*** Block opens ***

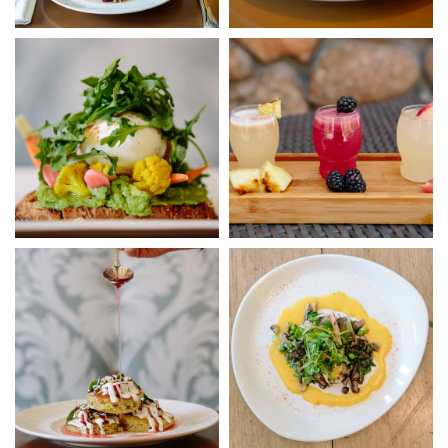
Link to Photo3, Salad
Link to Photo4, a group of dri
Link to Photo5, a spoon pouring syrup on a plate of food
Link to Photo6, a plate of food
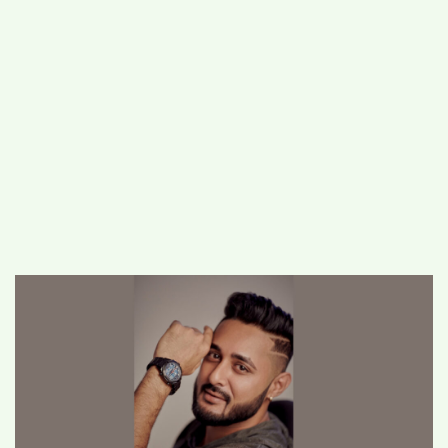
#
MUMBAI (29)
#
COVID-19 (28)
POPULAR TAG
#
KINGSTON TECHNOLOGY (21)
#
ACTOR (17)
#
SHANTANU BHAMARE (16)
#
SHAN SE ENTERTAINMENT (16)
#
BENGALURU (15)
Home
>
Lifestyle
>
Celebrated
Photographer Priyank Nandwana Captures
a Decade of Creativity in Fashion and
Advertising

*** Block closes ***

### EXERCISE GOAL
Find how many lines in the listing hold "plate", and reply with that number only.

### TASK RESULT
2